Tasavvufa göre yaratan kendi zatını görmeyi dilemiş ve “ kün “ ol diyerek âlemi yaratmıştır. Buna göre âlemde gözüken her şey tıpkı bir aynadaki görüntü gibi yaratanın görüntüsüdür. Çok farklı ve zıt gibi gözüken her nesne, bu nedenle birden gelir bire doğru gider. Vahdet düşüncesi doğaya " canlı- cansız gözüken her şeyin tanrısal özün görünüşü " olarak bakmaktadır. Ayrı ayrı ve çok gözüken dalgaların aslında tek bir deniz, âlemde gözüken her nesnenin "Bir "olan Yaratanın yeryüzündeki görüntüsü olduğunu bilerek görmek gibidir.

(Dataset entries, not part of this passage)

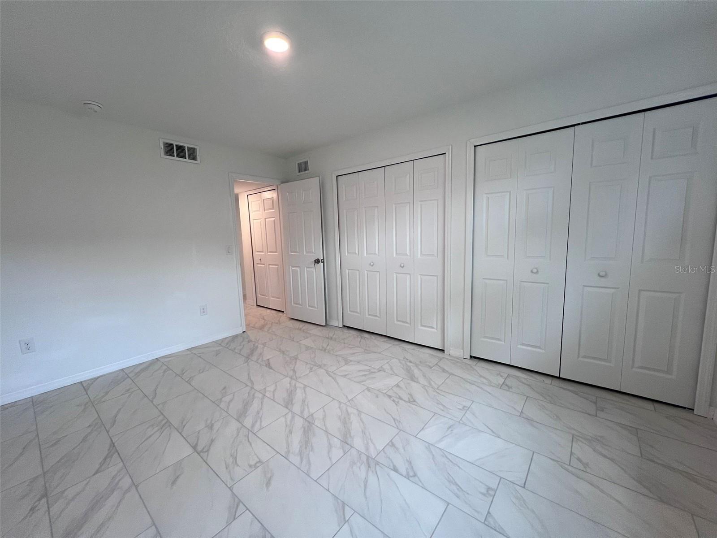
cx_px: 358
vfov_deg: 89.9
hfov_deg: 106.2
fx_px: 269
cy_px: 269
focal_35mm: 13
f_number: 1.8
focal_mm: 1.57
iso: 160
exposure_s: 1/120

Tasavvuftaki bu düşüncelerin kökeni Panteist düşüncelerden gelmektedir. Panteist düşünceye göre ise “ Tanrı doğanın kendisidir.”
Tuttu vahdet vechine kesret sıfatın Hak nikab
Künh-i Zat-ı vahdete etmez sıfatı feth-i bab Seyrani ( Everekli )
Saltanat sedd-i reh-i gâile-i kesretdir
Pây-ı taht-ı urefâ dâ’ire-i vahdetdir Haşmet
Gelürse kesret-i nezzareden hicab sana
O demde surh-ı ruyun yeter nikab sana Niyazi Mısrî
Kesret-i vahdetten ey dil ayn-ı vahdettir garaz
Kalbi tatlıîr etmeden yeııbû-ı hikmetdir garaz Bursalı İsmail Hakkı
Kesret-i alem senin hep birliğini andırır
Sun-i asarın senin ol ululuğun andırır Fehmi Efendi
KAYNAKÇA
[1] İskender Pala, Ansiklopedik Divan Edebiyatı Sözlüğü, s.